_To-do item_.
Report the count of lines containing the word "immobilière" in the entries below, and nothing more.
--- START ---
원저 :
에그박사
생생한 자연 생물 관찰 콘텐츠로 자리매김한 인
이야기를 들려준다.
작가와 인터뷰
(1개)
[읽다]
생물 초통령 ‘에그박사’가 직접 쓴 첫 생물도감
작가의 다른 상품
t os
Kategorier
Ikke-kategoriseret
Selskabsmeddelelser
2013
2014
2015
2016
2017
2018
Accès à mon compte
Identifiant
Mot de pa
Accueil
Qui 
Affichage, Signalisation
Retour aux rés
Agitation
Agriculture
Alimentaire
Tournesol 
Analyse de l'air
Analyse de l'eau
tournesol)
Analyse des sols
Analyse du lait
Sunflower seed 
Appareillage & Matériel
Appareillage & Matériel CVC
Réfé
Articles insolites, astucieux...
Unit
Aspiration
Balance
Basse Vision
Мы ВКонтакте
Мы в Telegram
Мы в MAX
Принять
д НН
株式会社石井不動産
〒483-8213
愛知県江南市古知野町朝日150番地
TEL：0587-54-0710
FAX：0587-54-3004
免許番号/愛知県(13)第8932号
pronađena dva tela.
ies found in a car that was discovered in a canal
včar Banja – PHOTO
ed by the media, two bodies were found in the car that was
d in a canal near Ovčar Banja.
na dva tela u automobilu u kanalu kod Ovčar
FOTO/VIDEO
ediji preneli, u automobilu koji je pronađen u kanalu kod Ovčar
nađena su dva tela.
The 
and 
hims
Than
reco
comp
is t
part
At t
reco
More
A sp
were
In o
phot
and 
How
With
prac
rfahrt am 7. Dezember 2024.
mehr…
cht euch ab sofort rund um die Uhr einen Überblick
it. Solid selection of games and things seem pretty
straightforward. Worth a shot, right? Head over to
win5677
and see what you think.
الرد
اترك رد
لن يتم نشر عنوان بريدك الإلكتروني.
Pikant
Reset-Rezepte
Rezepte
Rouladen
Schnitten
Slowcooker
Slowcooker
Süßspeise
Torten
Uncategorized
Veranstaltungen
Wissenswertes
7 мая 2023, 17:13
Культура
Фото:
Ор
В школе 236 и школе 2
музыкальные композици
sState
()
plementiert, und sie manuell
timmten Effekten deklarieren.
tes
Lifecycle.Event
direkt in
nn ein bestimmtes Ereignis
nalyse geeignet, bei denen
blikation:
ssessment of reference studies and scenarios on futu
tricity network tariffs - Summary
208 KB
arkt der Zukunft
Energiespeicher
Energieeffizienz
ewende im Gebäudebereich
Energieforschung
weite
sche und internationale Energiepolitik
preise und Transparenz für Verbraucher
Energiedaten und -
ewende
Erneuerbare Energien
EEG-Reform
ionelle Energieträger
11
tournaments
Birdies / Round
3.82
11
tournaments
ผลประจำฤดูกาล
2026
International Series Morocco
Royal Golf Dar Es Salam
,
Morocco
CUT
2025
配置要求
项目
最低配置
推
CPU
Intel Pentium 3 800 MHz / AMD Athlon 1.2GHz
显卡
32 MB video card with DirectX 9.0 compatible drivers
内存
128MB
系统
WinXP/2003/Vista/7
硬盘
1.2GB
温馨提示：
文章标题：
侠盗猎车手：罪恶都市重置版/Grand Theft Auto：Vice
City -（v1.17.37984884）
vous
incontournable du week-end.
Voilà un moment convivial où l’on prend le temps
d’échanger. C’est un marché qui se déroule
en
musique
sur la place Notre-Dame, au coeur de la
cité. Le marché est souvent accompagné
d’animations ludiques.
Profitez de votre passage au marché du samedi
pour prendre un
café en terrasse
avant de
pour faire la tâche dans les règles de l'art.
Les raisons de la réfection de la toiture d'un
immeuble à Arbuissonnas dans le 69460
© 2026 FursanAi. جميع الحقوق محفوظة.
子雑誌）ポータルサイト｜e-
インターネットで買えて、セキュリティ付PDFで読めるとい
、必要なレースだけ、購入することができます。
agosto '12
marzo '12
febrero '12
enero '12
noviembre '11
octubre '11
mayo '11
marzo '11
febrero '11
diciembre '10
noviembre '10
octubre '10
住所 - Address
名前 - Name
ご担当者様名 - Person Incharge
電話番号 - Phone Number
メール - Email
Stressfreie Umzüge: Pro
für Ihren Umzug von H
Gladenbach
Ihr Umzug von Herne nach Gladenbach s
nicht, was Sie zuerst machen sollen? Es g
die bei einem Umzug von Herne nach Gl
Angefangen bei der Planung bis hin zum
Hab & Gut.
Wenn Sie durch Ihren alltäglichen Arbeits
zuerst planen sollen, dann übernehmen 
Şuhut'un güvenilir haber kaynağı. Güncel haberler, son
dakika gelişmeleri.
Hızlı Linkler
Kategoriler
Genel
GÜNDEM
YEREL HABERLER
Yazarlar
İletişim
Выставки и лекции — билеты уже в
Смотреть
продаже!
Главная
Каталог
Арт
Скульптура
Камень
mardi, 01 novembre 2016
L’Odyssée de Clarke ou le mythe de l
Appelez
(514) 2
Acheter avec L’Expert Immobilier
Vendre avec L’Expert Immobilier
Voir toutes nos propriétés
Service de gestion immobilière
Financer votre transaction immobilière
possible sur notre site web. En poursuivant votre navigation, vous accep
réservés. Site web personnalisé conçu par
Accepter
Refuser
--- END ---
_Result of the task_.
2